От лица огня — страница 42 из 105

Немцы опять ударили по полку из миномётов, и ударили так плотно, что здесь, за холмом, Жора не слышал разрывов отдельных мин, только сплошной, катившийся волнами по полю тяжёлый грохот.

— Жорка? — едва слышно спросил Меланченко, попытался подняться, опёрся на раненую руку и тут же упал, опять потеряв сознание.

— Что ж ты на руку, — охнул Жора и чуть не заплакал от бессилия. Как ещё он мог помочь Меланченко? Никак.

Обстрел за холмом закончился, Жора не стал тормошить Меланченко, вернулся к тому месту, где лежали убитые немцы. Оттуда, бессильно матерясь сквозь зубы, он смотрел, как танки добивали остатки полка, как поднял людей на прорыв, в последнюю атаку Рудник и как он был убит, как падали и оставались лежать поднявшиеся по его приказу.

После боя взвод немцев двинулся в сторону Жоры, нужно было срочно уходить. Он помог Меланченко подняться и, отбежав метров на двести, они спрятались в кустарнике, росшем по краю неглубокой лощины. В кустах уже лежали несколько человек из их батальона, раненные ещё утром.

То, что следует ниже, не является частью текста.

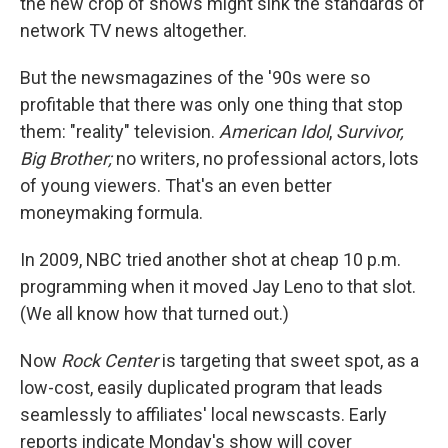
the new crop of shows might sink the standards of
network TV news altogether.
But the newsmagazines of the '90s were so
profitable that there was only one thing that stop
them: "reality" television.
American Idol
,
Survivor,
Big Brother;
no writers, no professional actors, lots
of young viewers. That's an even better
moneymaking formula.
In 2009, NBC tried another shot at cheap 10 p.m.
programming when it moved Jay Leno to that slot.
(We all know how that turned out.)
Now
Rock
Center
is targeting that sweet spot, as a
low-cost, easily duplicated program that leads
seamlessly to affiliates' local newscasts. Early
reports indicate Monday's show will cover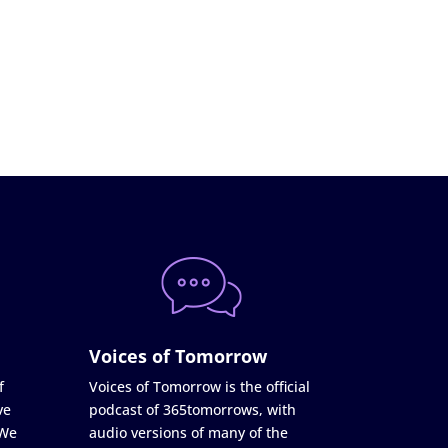
Voices of Tomorrow
f
Voices of Tomorrow is the official
ve
podcast of 365tomorrows, with
 We
audio versions of many of the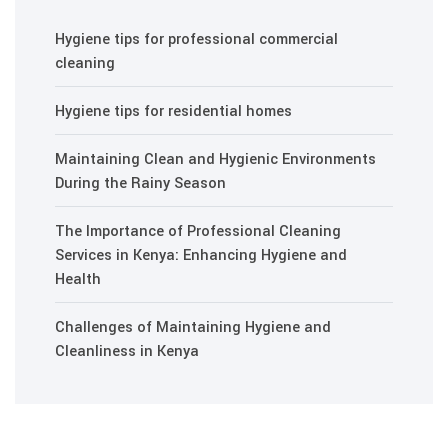
Hygiene tips for professional commercial
cleaning
Hygiene tips for residential homes
Maintaining Clean and Hygienic Environments
During the Rainy Season
The Importance of Professional Cleaning
Services in Kenya: Enhancing Hygiene and
Health
Challenges of Maintaining Hygiene and
Cleanliness in Kenya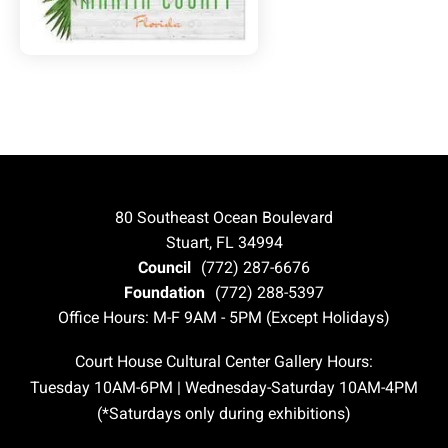
80 Southeast Ocean Boulevard
Stuart, FL 34994
Council
(772) 287-6676
Foundation
(772) 288-5397
Office Hours: M-F 9AM - 5PM (Except Holidays)
Court House Cultural Center Gallery Hours:
Tuesday 10AM-6PM | Wednesday-Saturday 10AM-4PM
(*Saturdays only during exhibitions)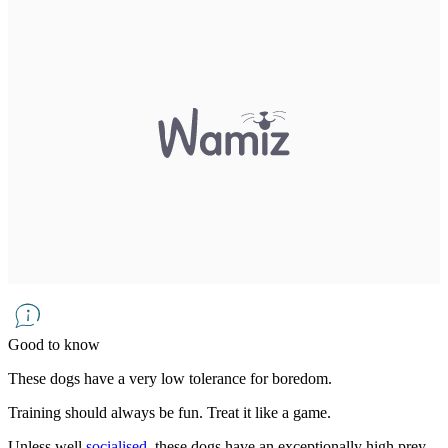
Good to know
These dogs have a very low tolerance for boredom.
Training should always be fun. Treat it like a game.
Unless well
socialised
, these dogs have an exceptionally high prey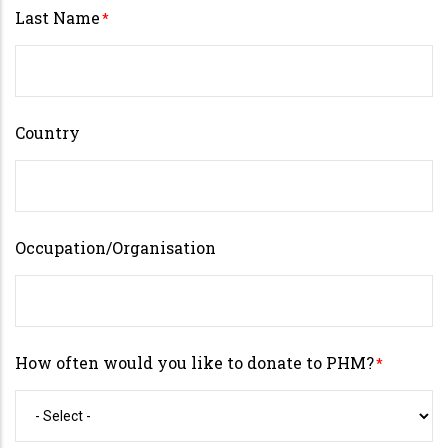
Last Name
Country
Occupation/Organisation
How often would you like to donate to PHM?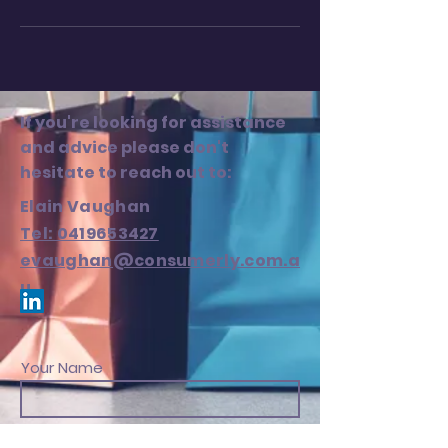
If you're looking for assistance
and advice please don't
hesitate to reach out to:
Elain Vaughan
Tel: 0419653427
evaughan@consumerly.com.a
u
Your Name
Your Email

— Там ключ внизу бьёт, попейте, — сказал один из них Жоре.

Жора помог Меланченко спуститься к роднику, и они долго пили воду. Потом умылись, вернее, Жора умылся сам и смыл грязь с лица Меланченко. Командир взвода лежал на земле, возле родника, сцепив зубы, и лицо его было белым. Жоре казалось, что не может быть у живого человека такого неживого белого лица.

— Немцы ушли, — спустился к ним раненый, который прежде сказал о роднике. — Забрали своих убитых и ушли. Мы тоже уходим.

— Вы куда? — спросил Жора. Он хотел предложить идти дальше вместе.

— Кто куда, — безразлично, без радости, но и без видимого сожаления ответил парень. — Повоевали, кровь пролили. Теперь по хатам, раны зализывать.

— Пошли, — прошептал Меланченко, когда они остались вдвоём.

— Ты можешь идти?

— Могу, не могу, — повел губой Меланченко, — а надо.

Они наполнили фляги водой из родника и поднялись из лощины. Меланченко едва шёл, Жора старался не думать о его плече, но не мог забыть того, что увидел, когда перевязывал командира взвода — размозженные, торчащие кости и кровавые лохмотья сухожилий. Меланченко нужен был врач, но где он возьмёт ему врача?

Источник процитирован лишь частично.